There were many other teams who developed cool apps. For instance one team made a little app for voice control of a light switch using a Raspberry Pi, and another team had devised an “AI shopper” that will remind you to buy stuff that you have forgotten to put on your shopping list. One entry was a kind of recommendation system for what education you should pursue, based on comparing a user-submitted text against a model trained on papers from people in different careers, and another one was an app for quantifying the average positive/negative/neutral sentiments found in tweets from different accounts (e.g. NASA had very positive tweets on average whereas BBC News was fairly negative).

All in all, a nice experience, and it was good to take a break from the Stockholm scene and see what’s going on in my old home town. Good job by Jason Dainter and the other organizers!

GitXiv – collaborative open source computer science

Just wanted to highlight GitXiv, an interesting new resource that combines paper pre-print publication, implementation code and a discussion forum in the same space. The About page explains the concept well:

In recent years, a highly interesting pattern has emerged: Computer scientists release new research findings on arXiv and just days later, developers release an open-source implementation on GitHub. This pattern is immensely powerful.
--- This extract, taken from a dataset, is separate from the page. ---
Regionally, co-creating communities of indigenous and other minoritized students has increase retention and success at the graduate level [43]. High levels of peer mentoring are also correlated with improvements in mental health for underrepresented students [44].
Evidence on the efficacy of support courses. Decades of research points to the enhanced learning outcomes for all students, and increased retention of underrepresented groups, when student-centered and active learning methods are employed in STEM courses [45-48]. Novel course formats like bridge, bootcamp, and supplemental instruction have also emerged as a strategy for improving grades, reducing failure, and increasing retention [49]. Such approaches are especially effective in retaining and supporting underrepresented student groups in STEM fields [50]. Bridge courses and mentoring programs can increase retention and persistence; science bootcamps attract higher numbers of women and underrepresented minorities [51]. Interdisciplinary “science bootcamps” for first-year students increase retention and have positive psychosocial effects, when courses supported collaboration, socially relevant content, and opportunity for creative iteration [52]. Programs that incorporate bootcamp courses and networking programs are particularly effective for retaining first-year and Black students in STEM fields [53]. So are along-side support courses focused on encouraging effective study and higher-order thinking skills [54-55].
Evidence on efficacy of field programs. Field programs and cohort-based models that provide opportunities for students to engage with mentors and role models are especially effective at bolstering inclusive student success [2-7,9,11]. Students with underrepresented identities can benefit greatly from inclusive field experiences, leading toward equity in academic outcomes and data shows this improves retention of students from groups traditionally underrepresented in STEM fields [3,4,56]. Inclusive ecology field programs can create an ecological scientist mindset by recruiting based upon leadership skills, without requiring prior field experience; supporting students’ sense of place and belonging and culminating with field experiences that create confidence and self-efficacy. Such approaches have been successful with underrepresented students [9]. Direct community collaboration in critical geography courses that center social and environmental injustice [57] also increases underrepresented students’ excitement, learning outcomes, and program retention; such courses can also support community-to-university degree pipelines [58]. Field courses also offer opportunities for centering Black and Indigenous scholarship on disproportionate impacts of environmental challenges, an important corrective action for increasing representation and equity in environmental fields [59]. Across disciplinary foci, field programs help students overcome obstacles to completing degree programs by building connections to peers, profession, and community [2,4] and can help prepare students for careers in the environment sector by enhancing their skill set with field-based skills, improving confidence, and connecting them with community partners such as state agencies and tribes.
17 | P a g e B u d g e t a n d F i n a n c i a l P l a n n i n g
One could call it collaborative open computer science (cocs).

GitXiv is a space to share links to open computer science projects. Countless Github and arXiv links are floating around the web. Its hard to keep track of these gems. GitXiv attempts to solve this problem by offering a collaboratively curated feed of projects. Each project is conveniently presented as arXiv + Github + Links + Discussion. Members can submit their findings and let the community rank and discuss it. A regular newsletter makes it easy to stay up-to-date on recent advancements. It´s free and open.

The feed contains a lot of yummy research on things like deep learning, natural language processing and graphs, but GitXiv is not restricted to any particular computer science areas – anything is welcome!
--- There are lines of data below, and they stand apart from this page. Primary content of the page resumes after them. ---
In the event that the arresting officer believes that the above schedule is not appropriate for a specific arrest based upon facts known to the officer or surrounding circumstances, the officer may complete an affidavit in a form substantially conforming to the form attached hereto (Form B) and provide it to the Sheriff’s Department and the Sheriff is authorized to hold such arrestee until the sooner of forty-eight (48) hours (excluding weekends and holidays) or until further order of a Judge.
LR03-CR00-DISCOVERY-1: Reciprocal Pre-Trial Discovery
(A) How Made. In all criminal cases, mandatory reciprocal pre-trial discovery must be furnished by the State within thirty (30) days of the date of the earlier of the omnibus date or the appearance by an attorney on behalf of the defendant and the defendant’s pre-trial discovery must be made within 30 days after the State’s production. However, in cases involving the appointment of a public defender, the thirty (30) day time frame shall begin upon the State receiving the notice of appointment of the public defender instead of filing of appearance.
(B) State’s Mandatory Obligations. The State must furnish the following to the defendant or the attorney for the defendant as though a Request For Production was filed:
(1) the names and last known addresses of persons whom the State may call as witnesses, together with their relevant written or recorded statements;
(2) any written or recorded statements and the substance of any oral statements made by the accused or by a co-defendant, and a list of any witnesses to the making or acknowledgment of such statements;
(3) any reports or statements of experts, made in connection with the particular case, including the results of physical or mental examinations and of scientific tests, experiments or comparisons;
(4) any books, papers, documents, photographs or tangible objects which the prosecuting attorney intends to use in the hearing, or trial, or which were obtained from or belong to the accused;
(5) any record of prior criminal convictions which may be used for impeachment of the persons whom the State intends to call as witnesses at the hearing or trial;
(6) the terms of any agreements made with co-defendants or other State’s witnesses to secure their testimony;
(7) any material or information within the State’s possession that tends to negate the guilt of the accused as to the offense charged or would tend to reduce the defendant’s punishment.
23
Neural networks hallucinating text

I’ve always been a sucker for algorithmic creativity, so when I saw the machine generated Obama speeches, I immediately wanted to try the same method on other texts. Fortunately, that was easily done by simply cloning the char-rnn repository by Andrej Karpathy, which the Obama-RNN was based on. Andrej has also written a long and really very good introduction to recurrent neural networks if you want to know more about the inner workings of the thing.

I started by downloading an archive of all the posts on this blog and trained a network with default parameters according to the char-rnn instructions. In the training phase, the network tries to learn to predict the next character in the text. Note that it does not (initially) know anything about words or sentences, but learns about those concepts implicitly with training. After training, I let the network hallucinate new blog posts by sampling from the network state (this is also described on the GitHub page). The network can be “primed” with a word or a phrase, and a temperature parameter controls how conservative or daring the network should be when generating new text. Essentially a low temperature will give a repetitive output endlessly rehashing the same concepts (namely, the most probable ones based on the training data) while a high temperature will output more adventurous stuff such as weird new “words” and sometimes imaginary hyperlinks (if links were included in the input).

Here are a few samples from the Follow the Data RNN. You’ll be the judge of how well it captures the blog’s spirit.

Temperature 1:

predictive pullimation; in personal ining the find of R crition Large Liforrsion Sachelity Complents have bio carristed in software predictions on yenogic data is to first general revalumated by people of cholescologion, slides of programs where pluding this onlines it a hagn to be step-nature for genomes with onlowed data data set that from the system that me personito of the being prediction of pacen”</em>.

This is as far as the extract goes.